§ **Kısa soru 1**:
Buğday haberine göre aşağıdaki soruları yanıtlayın:
(a) Türkiye'nin 2019'daki buğday üretimi kaç milyon tondur?
(b) Türkiye'nin ortalama yıllık buğday tüketimi ne kadardır?
(c) Yeni buğday hasadı hangi bölgede, hangi ayda başlayacaktır?
§ **Kısa soru 2**:
Aşağıdaki ifadeler buğday haberiyle örtüşüyor mu? Her biri için evet ya da hayır deyin ve haberdeki belirleyici sözleri olduğu gibi aktarın.
(a) Geçen yılki buğday üretimi yetersiz yağış yüzünden 17,7 milyon tonda kaldı.
(b) Aralık ayındaki yağışlar son 20 yılın ortalamasının altında kaldı.
(c) Ulusoy, gerginliğin iç piyasada sıkıntı yaratacağını söyledi.
§ **Kısa soru 3**:
Buğday haberini, bittiği yerden sürdürerek yazın.

Uluslararası Un Sanayicileri ve Hububatçılar Birliği (IAOM) Avrasya Başkanı Eren Günhan Ulusoy, Rusya’nın Ukrayna’ya askeri müdahalesinin buğday fiyatları ve arzına etkilerine ilişkin değerlendirmelerde bulundu.

Türkiye’nin yıllık buğday üretiminin ekim alanları ve yağış rekoltesine göre değiştiğini ancak yıllara göre 18-21 milyon ton aralığında olduğunu belirten Ulusoy, 2019’da 19 milyon ton, 2020’de 20,5 milyon ton, yetersiz yağış nedeniyle geçen yıl da 17,7 milyon ton olarak gerçekleştiğini aktardı.

Türkiye’nin ortalama yıllık buğday tüketiminin 19 milyon ton olduğunu kaydeden Ulusoy, “Buğdayda net bir şekilde kendimize yeten bir ülkeyiz. Bu nedenle gerginliğin iç piyasada herhangi bir sıkıntıya yol açması söz konusu değil.” dedi.

Yeni buğday hasadının Çukurova’da mayısta başlayacağını anımsatan Ulusoy, “Bu zamana kadar TMO’nun depolarında yeterli miktarda buğday, sanayicilerimizde de un vardır. Türkiye, hem şu anda hem de önümüzdeki süreçte buğday ve unda bir sıkıntı yaşamayacaktır.” ifadelerini kullandı.

Ulusoy, yağışların sonbaharda bir önceki yılın üzerine çıktığını ancak ortalamanın altında kaldığını, aralık ayında ise hem önceki yılın hem de son 20 yılın ortalamasının üzerinde gerçekleştiğini aktararak, rekoltenin geçen yılın üzerinde olmasını beklediklerini kaydetti.

“İhracat amaçlı alınan buğday, alternatif pazarlardan karşılanabilir”

§ **Verilen veriler**:

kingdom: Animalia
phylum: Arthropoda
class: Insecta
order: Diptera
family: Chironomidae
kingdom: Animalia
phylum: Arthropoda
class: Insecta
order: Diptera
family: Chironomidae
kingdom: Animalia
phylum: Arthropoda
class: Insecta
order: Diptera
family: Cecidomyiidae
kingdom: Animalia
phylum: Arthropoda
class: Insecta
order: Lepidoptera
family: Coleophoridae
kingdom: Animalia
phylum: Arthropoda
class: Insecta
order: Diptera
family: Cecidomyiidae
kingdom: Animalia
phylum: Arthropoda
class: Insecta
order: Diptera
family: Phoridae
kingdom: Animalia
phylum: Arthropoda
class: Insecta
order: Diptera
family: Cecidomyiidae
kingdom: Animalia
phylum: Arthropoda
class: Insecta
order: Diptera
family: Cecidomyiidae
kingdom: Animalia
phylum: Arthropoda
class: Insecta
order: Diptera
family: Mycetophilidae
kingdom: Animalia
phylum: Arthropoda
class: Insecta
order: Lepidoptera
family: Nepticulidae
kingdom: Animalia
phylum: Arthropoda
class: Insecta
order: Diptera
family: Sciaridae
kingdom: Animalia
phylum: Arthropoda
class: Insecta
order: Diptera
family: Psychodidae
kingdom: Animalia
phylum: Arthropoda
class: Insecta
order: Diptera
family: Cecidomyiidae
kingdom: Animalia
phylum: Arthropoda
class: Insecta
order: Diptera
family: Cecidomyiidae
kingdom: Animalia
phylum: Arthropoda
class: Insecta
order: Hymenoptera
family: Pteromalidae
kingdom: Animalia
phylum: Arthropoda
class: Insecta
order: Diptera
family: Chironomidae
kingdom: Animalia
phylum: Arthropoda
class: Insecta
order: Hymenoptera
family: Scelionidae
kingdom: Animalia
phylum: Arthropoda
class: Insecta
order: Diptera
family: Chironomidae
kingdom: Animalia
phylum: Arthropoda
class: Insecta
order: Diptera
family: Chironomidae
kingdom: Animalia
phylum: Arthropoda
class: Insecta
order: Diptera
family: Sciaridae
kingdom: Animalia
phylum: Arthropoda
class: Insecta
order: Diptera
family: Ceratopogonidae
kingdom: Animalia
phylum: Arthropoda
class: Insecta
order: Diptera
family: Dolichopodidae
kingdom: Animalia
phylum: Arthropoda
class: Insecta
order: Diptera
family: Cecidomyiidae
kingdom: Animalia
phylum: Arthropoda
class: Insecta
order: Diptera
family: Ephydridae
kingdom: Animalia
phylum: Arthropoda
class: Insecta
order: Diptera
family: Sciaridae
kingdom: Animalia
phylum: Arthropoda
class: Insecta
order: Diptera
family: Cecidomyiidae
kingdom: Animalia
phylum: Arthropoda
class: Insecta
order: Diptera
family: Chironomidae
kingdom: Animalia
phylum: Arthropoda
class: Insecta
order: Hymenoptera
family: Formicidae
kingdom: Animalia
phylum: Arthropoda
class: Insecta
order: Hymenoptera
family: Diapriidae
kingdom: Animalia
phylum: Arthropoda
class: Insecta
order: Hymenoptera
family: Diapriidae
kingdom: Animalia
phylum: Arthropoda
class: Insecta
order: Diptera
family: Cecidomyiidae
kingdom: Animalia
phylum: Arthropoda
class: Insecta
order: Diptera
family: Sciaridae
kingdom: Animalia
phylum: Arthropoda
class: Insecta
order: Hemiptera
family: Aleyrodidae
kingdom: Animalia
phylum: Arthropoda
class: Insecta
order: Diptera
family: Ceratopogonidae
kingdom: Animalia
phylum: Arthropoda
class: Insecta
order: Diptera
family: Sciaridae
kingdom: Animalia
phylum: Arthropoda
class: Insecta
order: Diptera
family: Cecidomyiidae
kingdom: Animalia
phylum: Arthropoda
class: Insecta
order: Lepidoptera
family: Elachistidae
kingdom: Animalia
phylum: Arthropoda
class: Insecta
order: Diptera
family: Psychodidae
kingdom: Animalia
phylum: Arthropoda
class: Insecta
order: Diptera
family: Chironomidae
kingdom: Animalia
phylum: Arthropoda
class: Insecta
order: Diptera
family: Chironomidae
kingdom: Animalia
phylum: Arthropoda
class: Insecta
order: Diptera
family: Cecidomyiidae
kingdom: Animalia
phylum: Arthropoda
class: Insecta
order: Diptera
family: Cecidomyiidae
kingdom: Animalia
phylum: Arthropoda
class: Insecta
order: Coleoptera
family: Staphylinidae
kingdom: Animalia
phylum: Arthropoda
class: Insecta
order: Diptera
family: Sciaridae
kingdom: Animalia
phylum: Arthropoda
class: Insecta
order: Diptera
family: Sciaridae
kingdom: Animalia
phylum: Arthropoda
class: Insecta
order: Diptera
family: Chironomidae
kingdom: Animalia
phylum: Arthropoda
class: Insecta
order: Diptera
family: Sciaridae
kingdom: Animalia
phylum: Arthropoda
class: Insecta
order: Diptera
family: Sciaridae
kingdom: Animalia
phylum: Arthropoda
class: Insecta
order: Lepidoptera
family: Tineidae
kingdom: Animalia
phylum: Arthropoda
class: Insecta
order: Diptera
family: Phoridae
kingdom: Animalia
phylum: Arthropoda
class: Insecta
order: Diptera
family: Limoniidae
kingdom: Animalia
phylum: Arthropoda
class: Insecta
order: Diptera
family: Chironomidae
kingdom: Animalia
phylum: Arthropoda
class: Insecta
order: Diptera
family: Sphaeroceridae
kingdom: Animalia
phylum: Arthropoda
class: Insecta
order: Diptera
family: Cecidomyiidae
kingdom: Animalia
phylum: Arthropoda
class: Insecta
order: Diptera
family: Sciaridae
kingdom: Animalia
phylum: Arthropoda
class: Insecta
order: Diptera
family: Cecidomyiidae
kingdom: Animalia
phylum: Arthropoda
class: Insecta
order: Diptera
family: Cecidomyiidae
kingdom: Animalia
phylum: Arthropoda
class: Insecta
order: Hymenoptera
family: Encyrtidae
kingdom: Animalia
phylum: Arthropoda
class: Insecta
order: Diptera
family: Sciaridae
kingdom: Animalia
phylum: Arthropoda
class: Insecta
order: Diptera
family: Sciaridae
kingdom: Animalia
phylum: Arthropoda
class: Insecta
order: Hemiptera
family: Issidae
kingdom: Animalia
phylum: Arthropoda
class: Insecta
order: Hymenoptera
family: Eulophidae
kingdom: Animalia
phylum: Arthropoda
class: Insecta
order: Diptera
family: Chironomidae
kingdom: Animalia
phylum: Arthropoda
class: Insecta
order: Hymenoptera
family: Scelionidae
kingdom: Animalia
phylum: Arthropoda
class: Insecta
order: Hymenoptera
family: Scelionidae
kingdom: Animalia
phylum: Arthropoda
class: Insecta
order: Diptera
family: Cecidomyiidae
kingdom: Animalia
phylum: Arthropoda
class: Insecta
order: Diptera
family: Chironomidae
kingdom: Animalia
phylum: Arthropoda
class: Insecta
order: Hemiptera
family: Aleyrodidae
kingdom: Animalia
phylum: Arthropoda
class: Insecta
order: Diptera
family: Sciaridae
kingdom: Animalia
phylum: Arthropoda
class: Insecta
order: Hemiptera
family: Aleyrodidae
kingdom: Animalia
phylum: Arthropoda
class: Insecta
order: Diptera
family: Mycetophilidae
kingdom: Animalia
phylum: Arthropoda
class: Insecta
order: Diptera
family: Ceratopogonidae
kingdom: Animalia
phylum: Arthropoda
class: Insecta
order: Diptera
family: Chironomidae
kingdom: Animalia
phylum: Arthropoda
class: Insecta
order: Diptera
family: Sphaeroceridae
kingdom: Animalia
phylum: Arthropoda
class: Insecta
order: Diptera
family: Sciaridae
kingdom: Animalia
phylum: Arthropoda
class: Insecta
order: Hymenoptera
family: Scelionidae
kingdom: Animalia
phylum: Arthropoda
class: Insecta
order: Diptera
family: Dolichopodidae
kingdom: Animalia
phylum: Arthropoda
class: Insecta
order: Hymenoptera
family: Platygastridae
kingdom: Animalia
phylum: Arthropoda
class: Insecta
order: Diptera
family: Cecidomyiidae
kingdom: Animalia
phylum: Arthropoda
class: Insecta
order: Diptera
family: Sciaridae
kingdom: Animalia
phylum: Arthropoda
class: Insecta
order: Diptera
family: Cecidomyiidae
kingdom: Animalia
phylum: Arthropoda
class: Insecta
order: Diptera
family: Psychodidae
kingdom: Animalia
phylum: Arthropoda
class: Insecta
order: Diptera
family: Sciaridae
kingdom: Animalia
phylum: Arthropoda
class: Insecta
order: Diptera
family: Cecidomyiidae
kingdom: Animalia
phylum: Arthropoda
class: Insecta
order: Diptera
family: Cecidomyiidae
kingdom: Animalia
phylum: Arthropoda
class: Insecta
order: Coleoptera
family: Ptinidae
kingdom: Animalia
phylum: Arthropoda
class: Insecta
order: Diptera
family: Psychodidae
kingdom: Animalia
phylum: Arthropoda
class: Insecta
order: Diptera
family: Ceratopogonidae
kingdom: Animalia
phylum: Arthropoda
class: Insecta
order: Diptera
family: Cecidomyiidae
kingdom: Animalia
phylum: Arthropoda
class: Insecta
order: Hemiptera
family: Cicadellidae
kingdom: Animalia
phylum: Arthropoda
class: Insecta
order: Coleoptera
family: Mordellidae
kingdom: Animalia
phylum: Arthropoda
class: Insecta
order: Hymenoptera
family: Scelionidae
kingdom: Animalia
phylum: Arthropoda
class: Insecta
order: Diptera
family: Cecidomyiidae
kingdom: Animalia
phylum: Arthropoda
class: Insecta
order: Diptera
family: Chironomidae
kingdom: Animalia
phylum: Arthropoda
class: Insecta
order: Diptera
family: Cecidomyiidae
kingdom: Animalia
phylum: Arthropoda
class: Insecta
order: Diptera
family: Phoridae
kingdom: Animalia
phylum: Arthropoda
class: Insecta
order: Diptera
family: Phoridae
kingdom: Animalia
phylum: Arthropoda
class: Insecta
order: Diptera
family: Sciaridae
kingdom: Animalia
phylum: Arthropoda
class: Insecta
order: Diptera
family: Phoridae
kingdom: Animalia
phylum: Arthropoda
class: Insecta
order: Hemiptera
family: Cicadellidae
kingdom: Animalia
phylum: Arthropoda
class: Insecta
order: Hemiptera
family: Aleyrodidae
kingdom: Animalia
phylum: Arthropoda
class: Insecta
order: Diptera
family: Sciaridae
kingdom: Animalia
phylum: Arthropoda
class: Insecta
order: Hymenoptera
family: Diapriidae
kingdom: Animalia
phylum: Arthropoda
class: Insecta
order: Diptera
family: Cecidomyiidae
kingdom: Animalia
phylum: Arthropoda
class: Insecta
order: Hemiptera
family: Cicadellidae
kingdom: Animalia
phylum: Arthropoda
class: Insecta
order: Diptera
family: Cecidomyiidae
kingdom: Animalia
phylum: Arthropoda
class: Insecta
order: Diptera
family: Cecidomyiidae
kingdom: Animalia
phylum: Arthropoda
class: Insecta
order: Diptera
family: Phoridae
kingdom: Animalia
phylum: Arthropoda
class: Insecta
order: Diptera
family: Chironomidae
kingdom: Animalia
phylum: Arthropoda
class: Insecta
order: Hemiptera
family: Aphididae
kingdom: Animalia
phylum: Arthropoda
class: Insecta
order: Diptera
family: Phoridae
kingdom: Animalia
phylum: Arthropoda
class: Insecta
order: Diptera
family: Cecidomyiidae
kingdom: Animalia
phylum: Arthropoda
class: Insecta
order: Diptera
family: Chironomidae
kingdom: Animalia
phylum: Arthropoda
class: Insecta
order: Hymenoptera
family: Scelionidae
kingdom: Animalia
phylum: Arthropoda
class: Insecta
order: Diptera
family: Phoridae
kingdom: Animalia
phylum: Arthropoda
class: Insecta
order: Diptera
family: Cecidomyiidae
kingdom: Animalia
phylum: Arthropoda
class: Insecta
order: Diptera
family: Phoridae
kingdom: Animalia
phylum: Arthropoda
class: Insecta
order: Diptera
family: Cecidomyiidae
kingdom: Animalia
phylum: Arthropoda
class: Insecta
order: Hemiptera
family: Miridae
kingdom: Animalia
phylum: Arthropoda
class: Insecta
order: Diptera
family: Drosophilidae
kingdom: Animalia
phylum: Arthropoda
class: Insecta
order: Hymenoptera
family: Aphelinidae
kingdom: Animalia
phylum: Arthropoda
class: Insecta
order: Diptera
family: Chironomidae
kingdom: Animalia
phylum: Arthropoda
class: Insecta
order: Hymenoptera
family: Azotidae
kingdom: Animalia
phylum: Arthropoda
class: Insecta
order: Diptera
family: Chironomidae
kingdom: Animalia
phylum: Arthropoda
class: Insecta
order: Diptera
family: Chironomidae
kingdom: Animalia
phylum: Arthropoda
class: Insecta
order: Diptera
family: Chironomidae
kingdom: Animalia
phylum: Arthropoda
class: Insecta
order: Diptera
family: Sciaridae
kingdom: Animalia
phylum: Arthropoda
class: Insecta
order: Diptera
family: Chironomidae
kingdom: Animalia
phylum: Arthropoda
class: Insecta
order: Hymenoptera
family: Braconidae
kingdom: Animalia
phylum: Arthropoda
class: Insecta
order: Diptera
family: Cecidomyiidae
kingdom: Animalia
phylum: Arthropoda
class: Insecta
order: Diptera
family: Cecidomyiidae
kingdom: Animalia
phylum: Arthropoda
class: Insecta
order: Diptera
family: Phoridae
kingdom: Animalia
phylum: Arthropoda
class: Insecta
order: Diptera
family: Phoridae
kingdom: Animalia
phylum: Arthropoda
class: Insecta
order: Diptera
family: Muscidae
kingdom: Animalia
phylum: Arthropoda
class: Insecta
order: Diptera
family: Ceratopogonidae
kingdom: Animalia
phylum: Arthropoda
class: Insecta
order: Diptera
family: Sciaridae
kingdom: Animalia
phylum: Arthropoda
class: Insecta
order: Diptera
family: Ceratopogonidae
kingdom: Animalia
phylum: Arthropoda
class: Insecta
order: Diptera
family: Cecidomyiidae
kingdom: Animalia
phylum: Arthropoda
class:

§ **Beklenen yanıt 1**:
(a) 19 milyon ton.
(b) 19 milyon ton.
(c) Çukurova'da, mayısta.

§ **Beklenen yanıt 2**:
(a) Evet: "yetersiz yağış nedeniyle geçen yıl da 17,7 milyon ton olarak gerçekleştiğini"
(b) Hayır: "aralık ayında ise hem önceki yılın hem de son 20 yılın ortalamasının üzerinde gerçekleştiğini"
(c) Hayır: "gerginliğin iç piyasada herhangi bir sıkıntıya yol açması söz konusu değil."

§ **Beklenen yanıt 3**:
Eren Günhan Ulusoy, Türkiye’nin buğday ithalatının ana sebebinin un ve makarna ihracatı olduğunu vurgulayarak, “Türkiye, dünya un ihracatında birinci, makarna ihracatında ise ikincidir. Son 20 yılda un ihracatımız 11, makarna ihracatımız 30, bulgur ihracatımız 15, irmik ihracatımız 5, bisküvi ihracatımız ise 4 kat artmıştır. ” dedi.

Türkiye’nin 2020-2021 sezonunda 7,5 milyon ton buğday ithal ettiğini bildiren Ulusoy, buğday ve buğday ithalatında Rusya’nın payının yüzde 66, Ukrayna’nın yüzde 18,5 olduğunu söyledi.
Ulusoy, Rusya ve Ukrayna’nın küresel buğday ithalatındaki paylarının da yüzde 30 olduğunu belirterek, “Türkiye, bu iki ülkeden ithal ettiği buğdayı Kazakistan, Özbekistan, Azerbaycan, Gürcistan, Kırgızistan, Türkmenistan, Tacikistan ve Moğolistan gibi yakın Asya pazarından karşılayabilir. Bu bölge dışında Kuzey Amerika, Avrupa Birliği, Kanada gibi pazarlar da alternatif olabilir. Özellikle navlun ve lojistik maliyetleri göz önüne alındığında yakın Asya pazarı en önemli alternatifimiz olabilir. Söz konusu buğdayı buralardan rahatlıkla karşılayabiliriz.” ifadelerini kullandı.

“Tahıl kıtlığı ve stokçuluk söz konusu değil”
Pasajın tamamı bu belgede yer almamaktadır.